____ Selected extract
4.0 Concrete Precast Panels

4.1 About Concrete Precast Panels

Precast concretes are essential building materials made by casting concrete in form or reusable moulds. After casting, the materials are then subjected to a curing process in a controlled environment. From curing, concrete precast panels are then placed into large tracks which transport them to the construction site. Once delivered to the building location, the components are lifted into place (Allen and Iano 2011). Primarily, the concrete precast is distinct from the Standard Concrete. The latter is poured into forms which are unique to the site where they are then cured. Additionally, precast concretes are distinguished from precast stones through the use of a fine aggregate in the mixture. This procedure makes the final product to trace a naturally occurring stone or rock regarding its appearance.
________
____ Data extracts
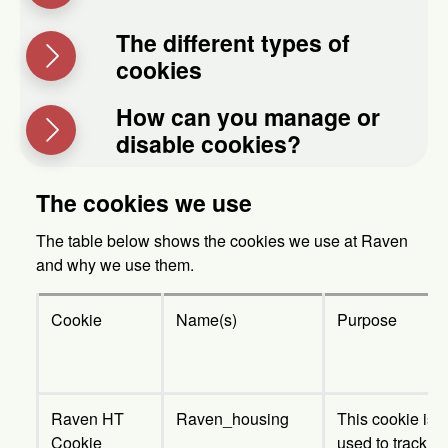
The different types of
cookies
How can you manage or
disable cookies?
The cookies we use
The table below shows the cookies we use at Raven
and why we use them.
Cookie
Name(s)
Purpose
Raven HT
Raven_housing
This cookie is
Cookie
used to track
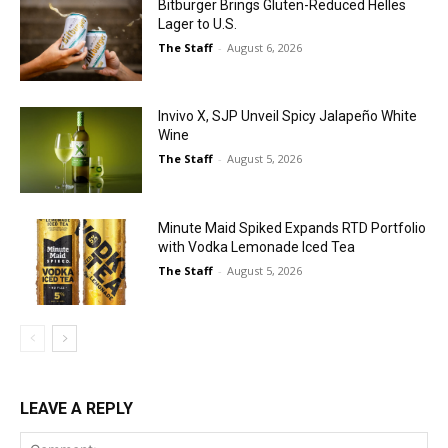
Bitburger Brings Gluten-Reduced Helles
Lager to U.S.
The Staff
-
August 6, 2026
Invivo X, SJP Unveil Spicy Jalapeño White
Wine
The Staff
-
August 5, 2026
Minute Maid Spiked Expands RTD Portfolio
with Vodka Lemonade Iced Tea
The Staff
-
August 5, 2026
LEAVE A REPLY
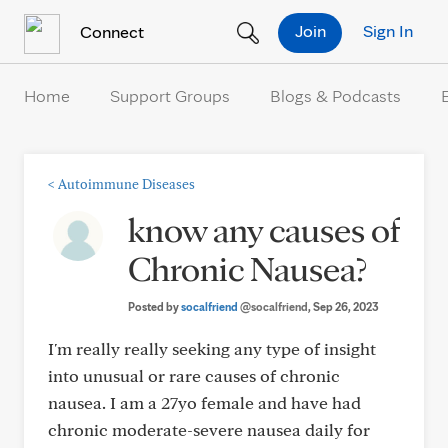
Skip to Content
Join
Sign In
Connect
Home
Support Groups
Blogs & Podcasts
<
Autoimmune Diseases
know any causes of
Chronic Nausea?
Posted by
socalfriend
@socalfriend
, Sep 26, 2023
I'm really really seeking any type of insight
into unusual or rare causes of chronic
nausea. I am a 27yo female and have had
chronic moderate-severe nausea daily for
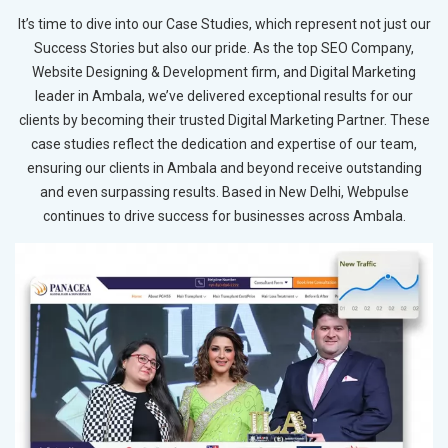
It’s time to dive into our Case Studies, which represent not just our
Success Stories but also our pride. As the top SEO Company,
Website Designing & Development firm, and Digital Marketing
leader in Ambala, we’ve delivered exceptional results for our
clients by becoming their trusted Digital Marketing Partner. These
case studies reflect the dedication and expertise of our team,
ensuring our clients in Ambala and beyond receive outstanding
and even surpassing results. Based in New Delhi, Webpulse
continues to drive success for businesses across Ambala.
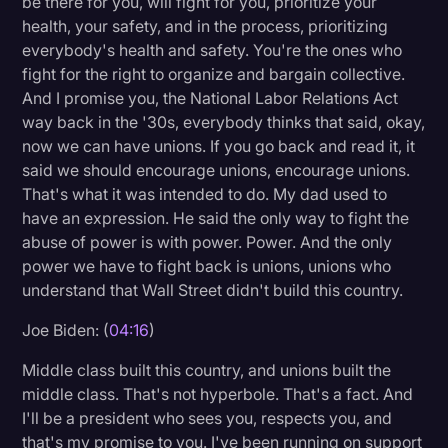
be there for you, will fight for you, prioritize your
health, your safety, and in the process, prioritizing
everybody's health and safety. You're the ones who
fight for the right to organize and bargain collective.
And I promise you, the National Labor Relations Act
way back in the '30s, everybody thinks that said, okay,
now we can have unions. If you go back and read it, it
said we should encourage unions, encourage unions.
That's what it was intended to do. My dad used to
have an expression. He said the only way to fight the
abuse of power is with power. Power. And the only
power we have to fight back is unions, unions who
understand that Wall Street didn't build this country.
Joe Biden: (
04:16
)
Middle class built this country, and unions built the
middle class. That's not hyperbole. That's a fact. And
I'll be a president who sees you, respects you, and
that's my promise to you. I've been running on support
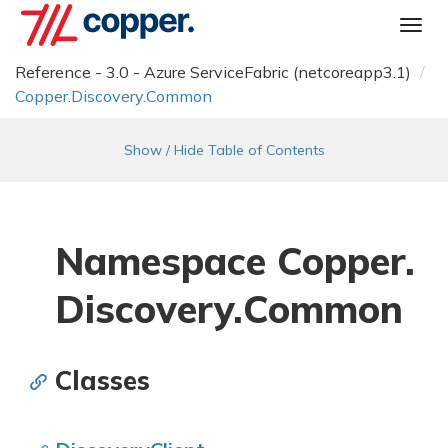
Togg
navi
Reference - 3.0 - Azure ServiceFabric (netcoreapp3.1)
Copper.
Discovery.
Common
Show / Hide Table of Contents
Namespace Copper.
Discovery.
Common
Classes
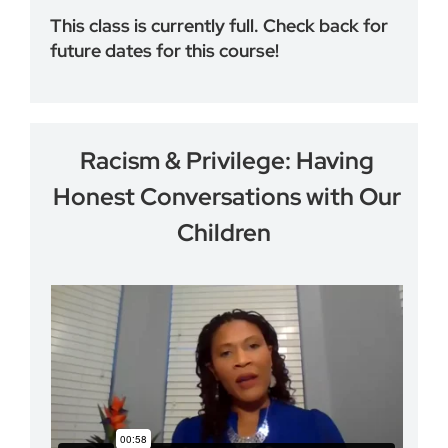
This class is currently full. Check back for
future dates for this course!
Racism & Privilege: Having
Honest Conversations with Our
Children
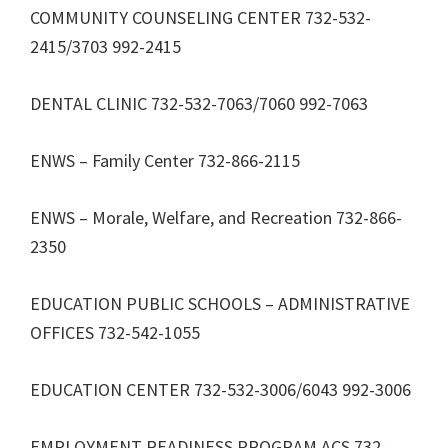
COMMUNITY COUNSELING CENTER 732-532-
2415/3703 992-2415
DENTAL CLINIC 732-532-7063/7060 992-7063
ENWS – Family Center 732-866-2115
ENWS – Morale, Welfare, and Recreation 732-866-
2350
EDUCATION PUBLIC SCHOOLS – ADMINISTRATIVE
OFFICES 732-542-1055
EDUCATION CENTER 732-532-3006/6043 992-3006
EMPLOYMENT READINESS PROGRAM ACS 732-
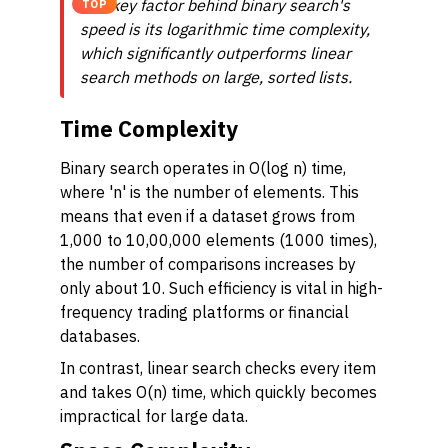
The key factor behind binary search's
TOP
speed is its logarithmic time complexity,
which significantly outperforms linear
search methods on large, sorted lists.
Time Complexity
Binary search operates in O(log n) time,
where 'n' is the number of elements. This
means that even if a dataset grows from
1,000 to 10,00,000 elements (1000 times),
the number of comparisons increases by
only about 10. Such efficiency is vital in high-
frequency trading platforms or financial
databases.
In contrast, linear search checks every item
and takes O(n) time, which quickly becomes
impractical for large data.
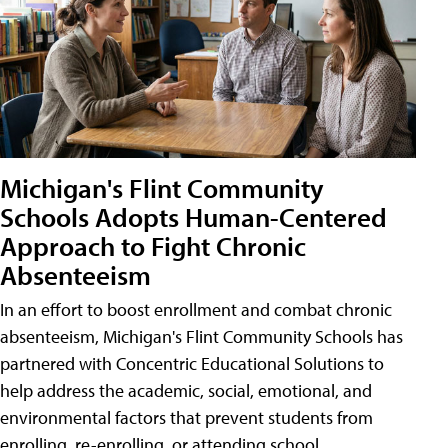
Michigan's Flint Community
Schools Adopts Human-Centered
Approach to Fight Chronic
Absenteeism
In an effort to boost enrollment and combat chronic
absenteeism, Michigan's Flint Community Schools has
partnered with Concentric Educational Solutions to
help address the academic, social, emotional, and
environmental factors that prevent students from
enrolling, re-enrolling, or attending school.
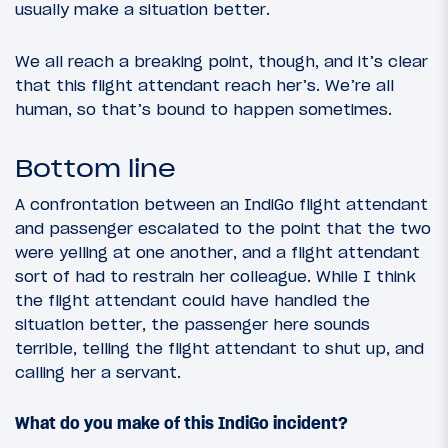
usually make a situation better.
We all reach a breaking point, though, and it’s clear
that this flight attendant reach her’s. We’re all
human, so that’s bound to happen sometimes.
Bottom line
A confrontation between an IndiGo flight attendant
and passenger escalated to the point that the two
were yelling at one another, and a flight attendant
sort of had to restrain her colleague. While I think
the flight attendant could have handled the
situation better, the passenger here sounds
terrible, telling the flight attendant to shut up, and
calling her a servant.
What do you make of this IndiGo incident?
________
= Complete the following =
- a) Answer the following questions from the passage on concrete precast panels.
(i) In what kind of environment are precast materials cured after casting?
(ii) Into what is Standard Concrete poured?
(iii) What is used in the mixture to distinguish precast concretes from precast stones?
- b) Carry on the passage on concrete precast panels from the point where it stops.

= Replies =
- a)
(i) A controlled environment.
(ii) Forms that are unique to the site, where it is then cured.
(iii) A fine aggregate.

- b)
The precast concrete products are often made in different shapes and sizes to fit a variety of applications and are employed within ranges of interior and exterior walls. The panels are compressed in stone and concrete resulting in a solid face or wall which is easy to manoeuvre (Allen and Iano 2011). Mainly, producing the engineered concrete in a precast plan or a controlled environment provides the opportunity for proper curing and close monitoring by plant workers.

Figure 4.1 Precast Concrete for Different Applications (a) Piping (b) Floor

During the planning of a construction project where Precast Panels are to be used, various factors need be taken into account. For instance, suppose the weather is windy, the crane should be unable to lift the heavy object and place them safely. Therefore, many days will be lost because of such this type of the weather condition (Birkeland and Birkeland 1996).  Additionally, since the installation of Precast Panels is entirely dependent on the use of a crane, the machine will need to be sufficiently large enough to lift panels up to eleven tonnes at a certain radius (Allen and Iano 2011). Moreover, the precast will require using the crane the whole day. As such, the material handling for the other activities such as scaffolds and formworks will be delayed for them to complete their work.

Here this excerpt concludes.